Lux-Airport-COO: „Die Neutralisierung von Drohnen ist nicht Aufgabe des Flughafens“

Lorenzo di Loreto ist Chief Operating Officer von lux-Airport. Im Gespräch mit dem Tageblatt erklärt er, wie der Findel am Freitagabend zur Entscheidung kam, den Betrieb einzustellen. Und wer für Drohnen zuständig ist: nicht der Flughafen.

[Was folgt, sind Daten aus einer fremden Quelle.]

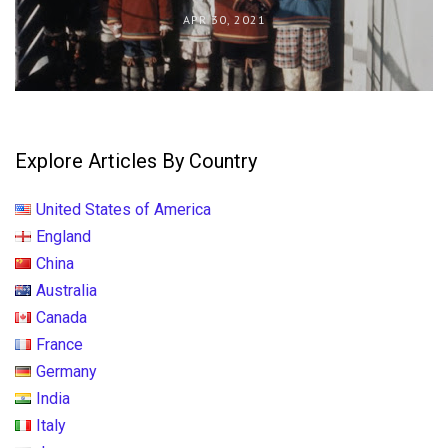
APR 30, 2021
Explore Articles By Country
United States of America
England
China
Australia
Canada
France
Germany
India
Italy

Lorenzo di Loreto war zuvor Direktor des Münchener Flughafens

Lorenzo di Loreto war zuvor Direktor des Münchener Flughafens Foto: Hervé Montaigu / Editpress; privat

Tageblatt: Zwei intensive Tage liegen hinter Ihnen. Wie ist es aus Sicht von lux-Airport gelaufen?

Lorenzo di Loreto: Wir haben rund um die Uhr eine Struktur im Dienst, entweder über die Airport Duty Manager oder über mich selbst. Ob Drohnensichtung wie gestern oder ein anderer Zwischenfall, es ist immer jemand da, der entscheiden kann. Dazu haben wir Prozeduren, für Drohnen ebenso wie für annullierte Flüge oder einen Streik. Wichtig ist, dass diese Prozeduren funktionieren. Gestern war das der Fall. Die Kommunikation und die Abstimmung mit den Fluggesellschaften haben gut funktioniert.